St. John residents get peek at potential recovery projects

Published 12:00 am Wednesday, March 20, 2013

By Kimberly Hopson

EDGARD – St. John the Baptist Parish began hosting its second round of open houses on Monday evening as part of its “One Parish, One Future: Building Back Better and Stronger” initiative.
The newest series of public meetings take the ideas and concerns voiced by citizens during the initial series of meetings in January and allow them to vote on ones they deem most important, ranking the projects by importance. Residents are allowed to choose a maximum of five projects for each category. The five categories are housing, natural and cultural rescources, economic, infrastructure and health and social services.
“We have brought all the data together that residents had given us during the seven open houses. So Monday night, Tuesday night and tonight are going be the opportunity for the residents to come in and vote on the projects they would like to see the parish go after funding for,” said Raymond Goodman, local disaster recovery manager.
Goodman said there currently is no funding for the projects but said that representatives from the Federal Emergency Management Agency will assist in identifying funding sources once highest priority projects are identified. FEMA will draw up the final report after data is collected from the meetings.
Goodman expects the report to be completed by the end of April.
Residents were provided with a ballot and pens to rank their choices, as well as a packet providing detailed descriptions of the projects in question. As in the first series of meetings, representatives from state and federal agencies were on hand to answer questions. The housing and infrastructure categories had the largest amount f proposed projects. Tentative plans for the two categories included establishing quality standards for multi-family developments, improving LaPlace’s water supply by developing an addition well at Ruddock, accessing the need and resources for sernior rental housing, improving roadway maintenance and safety, establising a first-time homebuyer program and expanding public transit services to help those with transportation challenges. Health and social services projects included improving mental health care services and creating a farmers’ markert.
The economic category contained suggestions such as attracting an outlet mall and youth entertainment business to the parish and beautifying entrance signage. Initiating a St. John cultural history project, expanding access to west bank natural resources and developing Airline Highway as a scenic by-way route were some of the options listed in the natural and cultural resources category.
“I’m coming to see what’s going on because if its involving the parish I’m all for it. Mainly, if I’m looking at anything it’s going to be what they’re going to do as far as infrastructure and what they’re going to be bringing on the west bank side,” said Dora Sylvain. “And also health and welfare for the citizens on the west bank. We have a lot on the east bank but not too much on the west bank yet. Businesses and what have you.”
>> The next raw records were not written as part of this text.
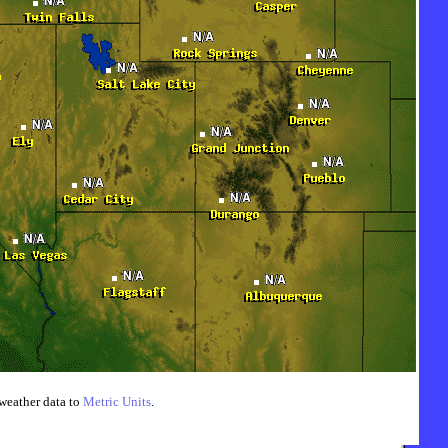
weather data to
Metric Units
.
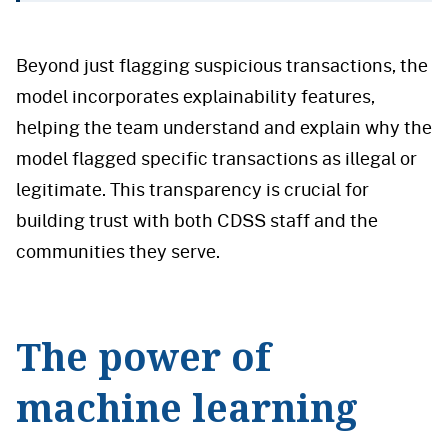
Beyond just flagging suspicious transactions, the
model incorporates explainability features,
helping the team understand and explain why the
model flagged specific transactions as illegal or
legitimate. This transparency is crucial for
building trust with both CDSS staff and the
communities they serve.
The power of
machine learning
Rev. Moore, a pastor at Harvest Time Christian Center, said he favored the suggestion to convert Second Ward High School into a multi-use center.
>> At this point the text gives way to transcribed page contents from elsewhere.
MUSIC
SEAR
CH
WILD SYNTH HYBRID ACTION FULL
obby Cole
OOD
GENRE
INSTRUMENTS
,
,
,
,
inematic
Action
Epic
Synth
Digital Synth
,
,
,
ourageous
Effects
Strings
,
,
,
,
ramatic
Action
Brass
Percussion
“I’m about making a difference in the lives of people. I think the community as a whole could benefit from that project versus having separate projects that would impact the lives of cerain people,” he said.
The “Building Back Better and Stronger” initiative is supported by state and federal partner agencies under the National Disaster Recovery Framework that was launched in Louisiana following Hurricane Isaac. The last open house will take place this evening at the Regala Gymnasium in Reserve from 5:30 p.m. to 8 p.m.